Javed, Muhammad Babar, Shotyk, William
Environmental pollution 2018 v.240 pp. 466-474
X-ray diffraction, bioavailability, bitumen, copper, dust, energy-dispersive X-ray analysis, ice, industry, lead, minerals, molybdenum, nickel, particulates, protocols, rivers, silicates, snow, toxicity, vanadium, water solubility
Employing protocols developed for polar snow and ice, water samples were collected upstream, midstream and downstream of open pit bitumen mines and upgraders along the Lower Athabasca River (AR). The purpose was to: i) estimate the bioaccessibility of trace elements associated with particulate matter in the AR using sequential extraction, and ii) determine whether their forms have been measurably impacted by industrial activities. Of the trace metals known to be enriched in bitumen (V, Ni, Mo and Re), a substantial proportion of V (78–93%) and Ni (35–81%) was found in the residual fraction representing stable minerals. In contrast, Mo and Re were partitioned mainly into more reactive forms (water soluble, acid extractable, reducible and oxidisable). Comparing the non-residual fractions in upstream versus downstream sites, only water soluble Re was significantly (P = 0.005) greater downstream of industry. In respect to the potentially toxic chalcophile elements (Cu, Pb and Tl), no measurable change was observed in Cu and Pb distribution in upstream versus downstream sites.
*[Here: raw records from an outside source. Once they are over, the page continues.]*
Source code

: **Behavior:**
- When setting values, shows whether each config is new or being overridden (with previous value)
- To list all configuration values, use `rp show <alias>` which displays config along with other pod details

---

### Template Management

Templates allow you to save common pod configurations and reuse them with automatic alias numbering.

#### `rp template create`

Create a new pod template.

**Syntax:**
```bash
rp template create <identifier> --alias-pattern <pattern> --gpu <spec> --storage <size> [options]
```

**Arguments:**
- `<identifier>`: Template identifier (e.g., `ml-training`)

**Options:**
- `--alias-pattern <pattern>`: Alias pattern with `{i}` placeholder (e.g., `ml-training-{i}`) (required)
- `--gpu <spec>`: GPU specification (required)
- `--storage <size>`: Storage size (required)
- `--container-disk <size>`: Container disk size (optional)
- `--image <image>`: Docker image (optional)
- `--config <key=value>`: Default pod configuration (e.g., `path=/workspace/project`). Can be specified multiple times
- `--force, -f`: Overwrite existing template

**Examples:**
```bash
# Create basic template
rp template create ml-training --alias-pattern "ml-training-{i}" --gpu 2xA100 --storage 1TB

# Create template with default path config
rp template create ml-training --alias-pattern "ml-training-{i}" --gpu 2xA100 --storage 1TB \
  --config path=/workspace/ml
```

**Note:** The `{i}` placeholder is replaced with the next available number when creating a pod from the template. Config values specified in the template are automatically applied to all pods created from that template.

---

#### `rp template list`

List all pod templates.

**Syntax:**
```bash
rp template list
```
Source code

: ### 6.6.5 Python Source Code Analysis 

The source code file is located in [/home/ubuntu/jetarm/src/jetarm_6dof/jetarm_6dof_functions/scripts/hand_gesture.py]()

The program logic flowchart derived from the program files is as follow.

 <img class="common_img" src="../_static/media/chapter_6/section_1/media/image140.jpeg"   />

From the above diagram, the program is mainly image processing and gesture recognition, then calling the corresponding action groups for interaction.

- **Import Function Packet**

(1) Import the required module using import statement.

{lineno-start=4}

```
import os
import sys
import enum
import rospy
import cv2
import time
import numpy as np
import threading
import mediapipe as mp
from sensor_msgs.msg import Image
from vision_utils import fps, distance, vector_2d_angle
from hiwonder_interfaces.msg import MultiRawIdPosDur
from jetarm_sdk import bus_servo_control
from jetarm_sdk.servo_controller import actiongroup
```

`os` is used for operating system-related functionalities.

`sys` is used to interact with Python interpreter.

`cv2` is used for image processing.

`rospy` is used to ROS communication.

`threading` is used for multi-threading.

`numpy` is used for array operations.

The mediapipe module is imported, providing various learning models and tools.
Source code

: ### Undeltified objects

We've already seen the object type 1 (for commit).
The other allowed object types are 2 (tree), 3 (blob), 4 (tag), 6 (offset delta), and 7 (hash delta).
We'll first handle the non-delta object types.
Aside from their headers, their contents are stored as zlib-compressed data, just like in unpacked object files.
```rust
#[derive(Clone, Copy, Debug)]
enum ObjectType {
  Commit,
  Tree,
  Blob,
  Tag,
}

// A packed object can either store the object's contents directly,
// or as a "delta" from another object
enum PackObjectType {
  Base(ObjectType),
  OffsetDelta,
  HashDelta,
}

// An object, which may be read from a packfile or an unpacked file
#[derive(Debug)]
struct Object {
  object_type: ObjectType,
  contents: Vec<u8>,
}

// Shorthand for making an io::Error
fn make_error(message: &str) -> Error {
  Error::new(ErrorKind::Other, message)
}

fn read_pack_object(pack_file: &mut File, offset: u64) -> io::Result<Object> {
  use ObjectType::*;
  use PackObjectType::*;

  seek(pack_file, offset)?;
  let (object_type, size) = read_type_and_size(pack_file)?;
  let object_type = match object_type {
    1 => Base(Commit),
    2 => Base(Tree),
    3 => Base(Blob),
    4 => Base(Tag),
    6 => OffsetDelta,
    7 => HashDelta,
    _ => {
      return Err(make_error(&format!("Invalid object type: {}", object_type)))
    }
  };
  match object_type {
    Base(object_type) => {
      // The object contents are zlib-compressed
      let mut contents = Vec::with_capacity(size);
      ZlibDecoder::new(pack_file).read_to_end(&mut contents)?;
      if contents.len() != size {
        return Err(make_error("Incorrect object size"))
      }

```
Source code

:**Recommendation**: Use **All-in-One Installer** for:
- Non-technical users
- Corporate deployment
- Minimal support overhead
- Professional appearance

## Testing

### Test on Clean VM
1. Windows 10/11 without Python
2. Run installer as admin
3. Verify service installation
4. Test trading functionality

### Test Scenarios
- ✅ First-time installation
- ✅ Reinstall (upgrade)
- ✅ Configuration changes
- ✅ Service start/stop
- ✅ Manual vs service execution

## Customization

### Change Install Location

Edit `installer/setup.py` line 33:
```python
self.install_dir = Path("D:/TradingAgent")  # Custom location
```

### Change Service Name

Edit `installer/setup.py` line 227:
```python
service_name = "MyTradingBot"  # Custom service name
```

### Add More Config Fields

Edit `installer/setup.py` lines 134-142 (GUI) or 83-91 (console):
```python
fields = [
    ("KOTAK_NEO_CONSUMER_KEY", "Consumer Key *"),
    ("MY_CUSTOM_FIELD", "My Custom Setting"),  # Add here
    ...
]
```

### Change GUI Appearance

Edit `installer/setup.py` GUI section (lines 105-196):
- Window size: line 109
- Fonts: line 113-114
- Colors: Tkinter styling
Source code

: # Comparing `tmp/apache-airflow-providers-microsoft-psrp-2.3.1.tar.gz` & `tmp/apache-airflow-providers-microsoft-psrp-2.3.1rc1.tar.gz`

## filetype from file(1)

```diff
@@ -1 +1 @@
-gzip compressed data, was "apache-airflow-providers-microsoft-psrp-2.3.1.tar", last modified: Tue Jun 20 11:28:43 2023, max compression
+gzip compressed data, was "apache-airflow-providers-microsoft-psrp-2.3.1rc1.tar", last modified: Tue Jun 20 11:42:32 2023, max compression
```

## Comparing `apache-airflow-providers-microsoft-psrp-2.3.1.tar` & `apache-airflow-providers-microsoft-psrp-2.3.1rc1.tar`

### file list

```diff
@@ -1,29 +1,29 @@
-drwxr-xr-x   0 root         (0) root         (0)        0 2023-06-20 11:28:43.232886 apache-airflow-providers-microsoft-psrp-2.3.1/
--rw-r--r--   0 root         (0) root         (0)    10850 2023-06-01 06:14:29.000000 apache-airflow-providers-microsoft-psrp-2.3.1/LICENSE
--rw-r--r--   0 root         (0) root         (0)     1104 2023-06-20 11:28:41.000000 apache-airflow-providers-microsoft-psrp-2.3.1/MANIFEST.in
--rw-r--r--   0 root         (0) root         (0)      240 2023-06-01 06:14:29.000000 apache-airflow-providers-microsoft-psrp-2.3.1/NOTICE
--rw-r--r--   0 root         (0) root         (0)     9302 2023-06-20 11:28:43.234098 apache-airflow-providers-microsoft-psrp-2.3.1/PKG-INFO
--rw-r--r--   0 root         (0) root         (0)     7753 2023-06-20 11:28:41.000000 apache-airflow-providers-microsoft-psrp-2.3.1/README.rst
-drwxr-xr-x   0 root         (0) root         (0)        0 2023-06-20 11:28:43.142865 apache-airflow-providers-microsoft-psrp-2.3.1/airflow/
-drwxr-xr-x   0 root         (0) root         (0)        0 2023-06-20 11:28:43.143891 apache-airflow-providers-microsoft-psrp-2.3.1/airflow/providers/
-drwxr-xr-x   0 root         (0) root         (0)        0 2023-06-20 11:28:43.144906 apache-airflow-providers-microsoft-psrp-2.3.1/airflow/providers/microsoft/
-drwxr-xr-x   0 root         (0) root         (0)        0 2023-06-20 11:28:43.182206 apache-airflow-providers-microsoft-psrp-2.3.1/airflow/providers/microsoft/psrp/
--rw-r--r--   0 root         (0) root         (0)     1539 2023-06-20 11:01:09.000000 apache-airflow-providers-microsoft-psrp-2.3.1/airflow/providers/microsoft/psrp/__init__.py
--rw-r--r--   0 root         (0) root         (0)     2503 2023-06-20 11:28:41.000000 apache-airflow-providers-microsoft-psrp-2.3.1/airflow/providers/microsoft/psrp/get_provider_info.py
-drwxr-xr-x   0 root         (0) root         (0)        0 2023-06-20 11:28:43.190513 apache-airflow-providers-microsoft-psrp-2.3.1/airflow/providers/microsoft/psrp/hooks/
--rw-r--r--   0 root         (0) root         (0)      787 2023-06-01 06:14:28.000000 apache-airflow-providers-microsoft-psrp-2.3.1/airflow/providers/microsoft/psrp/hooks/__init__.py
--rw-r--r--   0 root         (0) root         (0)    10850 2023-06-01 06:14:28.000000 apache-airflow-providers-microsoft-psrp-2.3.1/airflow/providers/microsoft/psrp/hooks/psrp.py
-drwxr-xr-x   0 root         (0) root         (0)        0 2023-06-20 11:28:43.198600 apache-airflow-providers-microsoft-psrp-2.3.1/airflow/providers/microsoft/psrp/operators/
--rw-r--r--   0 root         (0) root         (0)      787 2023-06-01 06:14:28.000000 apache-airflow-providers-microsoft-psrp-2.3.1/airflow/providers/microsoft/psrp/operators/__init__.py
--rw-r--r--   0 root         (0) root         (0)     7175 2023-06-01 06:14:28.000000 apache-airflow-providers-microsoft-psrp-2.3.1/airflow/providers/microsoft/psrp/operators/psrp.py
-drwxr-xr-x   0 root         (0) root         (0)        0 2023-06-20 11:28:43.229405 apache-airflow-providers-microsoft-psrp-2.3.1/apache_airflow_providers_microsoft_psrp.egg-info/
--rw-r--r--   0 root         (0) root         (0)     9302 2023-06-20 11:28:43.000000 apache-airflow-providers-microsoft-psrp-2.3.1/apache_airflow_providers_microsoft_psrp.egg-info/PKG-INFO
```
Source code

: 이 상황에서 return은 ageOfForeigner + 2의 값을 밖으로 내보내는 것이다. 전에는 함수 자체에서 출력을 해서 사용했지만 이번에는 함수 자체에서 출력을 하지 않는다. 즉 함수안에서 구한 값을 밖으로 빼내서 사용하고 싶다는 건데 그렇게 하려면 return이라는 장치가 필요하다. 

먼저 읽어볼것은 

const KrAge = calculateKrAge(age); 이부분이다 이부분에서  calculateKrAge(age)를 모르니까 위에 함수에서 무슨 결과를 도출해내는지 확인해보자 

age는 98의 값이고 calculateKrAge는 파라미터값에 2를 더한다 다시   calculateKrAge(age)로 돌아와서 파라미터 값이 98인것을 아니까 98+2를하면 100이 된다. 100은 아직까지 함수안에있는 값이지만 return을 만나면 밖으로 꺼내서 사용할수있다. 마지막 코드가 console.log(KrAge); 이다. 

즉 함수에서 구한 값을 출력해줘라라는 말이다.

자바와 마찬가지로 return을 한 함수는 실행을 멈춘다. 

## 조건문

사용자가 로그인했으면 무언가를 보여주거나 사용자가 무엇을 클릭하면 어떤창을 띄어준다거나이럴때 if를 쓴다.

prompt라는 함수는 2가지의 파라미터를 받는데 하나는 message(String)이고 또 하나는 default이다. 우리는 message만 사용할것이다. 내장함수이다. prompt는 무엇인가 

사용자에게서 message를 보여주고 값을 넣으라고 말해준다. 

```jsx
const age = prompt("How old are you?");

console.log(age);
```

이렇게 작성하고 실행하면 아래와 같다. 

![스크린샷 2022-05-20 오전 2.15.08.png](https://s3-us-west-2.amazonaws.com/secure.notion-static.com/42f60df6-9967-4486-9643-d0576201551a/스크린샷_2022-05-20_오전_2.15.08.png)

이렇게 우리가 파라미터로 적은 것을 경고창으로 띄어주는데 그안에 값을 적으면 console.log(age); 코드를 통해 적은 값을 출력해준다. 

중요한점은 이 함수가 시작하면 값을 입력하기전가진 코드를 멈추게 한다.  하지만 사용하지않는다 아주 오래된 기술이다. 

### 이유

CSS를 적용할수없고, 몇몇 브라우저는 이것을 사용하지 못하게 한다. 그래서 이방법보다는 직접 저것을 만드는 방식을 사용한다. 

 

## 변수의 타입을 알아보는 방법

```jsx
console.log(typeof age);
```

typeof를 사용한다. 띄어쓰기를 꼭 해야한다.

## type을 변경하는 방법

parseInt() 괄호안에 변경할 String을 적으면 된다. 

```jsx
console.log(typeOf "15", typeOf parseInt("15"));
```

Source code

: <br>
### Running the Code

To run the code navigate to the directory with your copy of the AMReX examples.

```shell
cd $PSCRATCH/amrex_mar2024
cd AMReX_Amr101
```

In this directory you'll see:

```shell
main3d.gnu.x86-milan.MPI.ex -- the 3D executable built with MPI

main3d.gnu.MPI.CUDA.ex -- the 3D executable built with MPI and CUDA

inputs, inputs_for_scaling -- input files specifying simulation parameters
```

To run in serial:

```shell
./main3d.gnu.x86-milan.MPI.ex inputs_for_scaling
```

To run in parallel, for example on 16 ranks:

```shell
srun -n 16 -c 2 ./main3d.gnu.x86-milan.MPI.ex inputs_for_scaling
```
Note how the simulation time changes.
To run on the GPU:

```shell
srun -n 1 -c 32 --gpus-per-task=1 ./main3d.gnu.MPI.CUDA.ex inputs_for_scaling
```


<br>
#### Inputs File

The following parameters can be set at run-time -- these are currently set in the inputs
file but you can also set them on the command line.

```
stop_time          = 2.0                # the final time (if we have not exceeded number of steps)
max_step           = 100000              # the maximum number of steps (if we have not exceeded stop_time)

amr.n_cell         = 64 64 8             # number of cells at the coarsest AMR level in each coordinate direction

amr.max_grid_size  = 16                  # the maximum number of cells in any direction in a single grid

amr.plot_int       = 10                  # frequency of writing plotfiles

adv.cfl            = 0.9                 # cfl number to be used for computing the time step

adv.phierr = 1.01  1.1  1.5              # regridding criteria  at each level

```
Only residual Tl was found at upstream and midstream sites, whereas a significant proportion of Tl was also present in the reducible fraction in downstream sites. Overall, a greater proportion of trace metals in the residual fraction at midstream sites appears to be due to inputs of atmospheric dust, clearly evident in microscopic images: energy dispersive spectroscopy and x-ray diffraction analyses showed that these particles were predominantly silicates, which are assumed to have limited bioaccessibility.